ECLI:NL:RBDHA:2022:5928
Rechtbank Den Haag
- Eerste aanleg - enkelvoudig
- Rechtspraak.nl
Toekenning van periodieken en herziening van besluiten in het ambtenarenrecht
In deze zaak heeft de Rechtbank Den Haag op 23 juni 2022 uitspraak gedaan in een geschil tussen een ambtenaar en de korpschef van politie over de toekenning van periodieken voor Onvermijdelijk Verzwarende Werkomstandigheden (OVW). De eiser, een medewerker van de politie, had bezwaar gemaakt tegen een besluit van de korpschef dat zijn aanspraak op OVW-periodieken ongegrond verklaarde. De rechtbank heeft vastgesteld dat de korpschef in 2021 OVW-periodieken had toegekend en nabetaald vanaf augustus 2020, maar dat de eiser met terugwerkende kracht vanaf 2012 aanspraak maakte op deze periodieken.

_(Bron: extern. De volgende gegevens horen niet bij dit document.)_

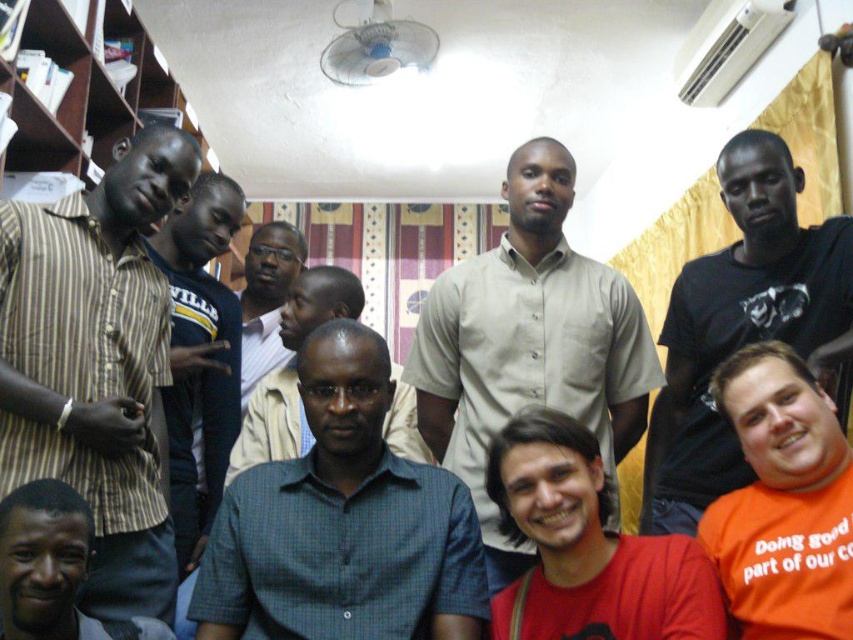
You are standing in the room and want to reach a point that is 5 feet away from you. Is the point at coordinates point (122, 554) within reach?

The distance of point (122, 554) from viewer is 5.05 feet, so the point is slightly out of reach since it is just over 5 feet away.

You are observing a group of people in a room. You notice two shirts at the center of the image, a light beige shirt at center and a dark green shirt at center. Which shirt is positioned higher in the image?

→ The light beige shirt at center is positioned higher than the dark green shirt at center in the image.

You are standing in a room with a ceiling fan and bookshelves. There is a point at coordinates (448, 310) that you want to reach. If you can move forward 6 feet, will you be able to reach that point?

The distance between you and the point at coordinates (448, 310) is 6.06 feet. Since you can move forward 6 feet, you will not quite reach the point as you are still 0.06 feet short.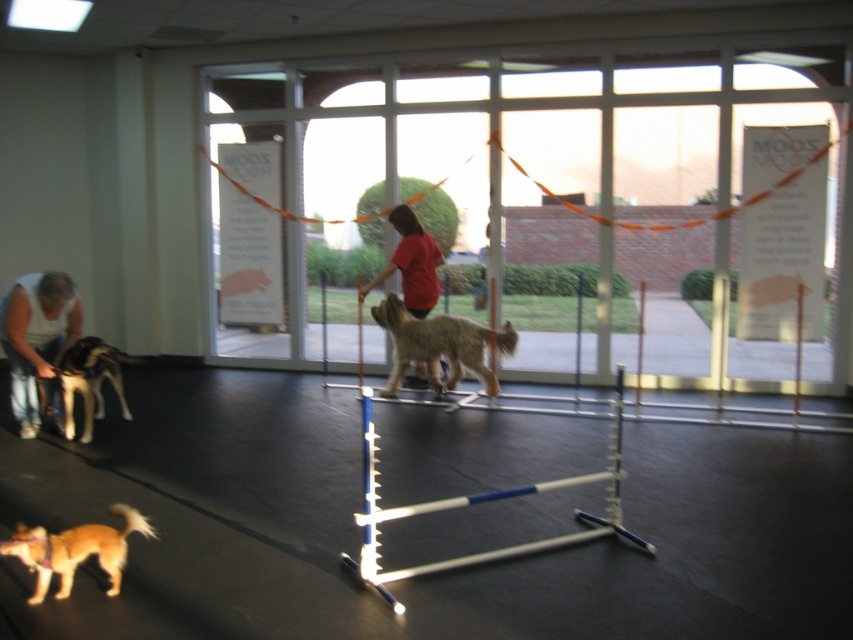
Who is higher up, transparent glass door at center or light brown fur at left?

De rechtbank oordeelde dat de eiser niet aannemelijk had gemaakt dat hij het eerdere aanspraakbesluit niet had ontvangen, en dat er geen nieuwe feiten of omstandigheden waren die een herziening van het besluit rechtvaardigden. De rechtbank concludeerde dat het aanspraakbesluit in rechte vaststond en dat de weigering van de korpschef om terug te komen op het besluit niet onredelijk was. Het beroep van de eiser werd ongegrond verklaard, en er werd geen proceskostenveroordeling opgelegd.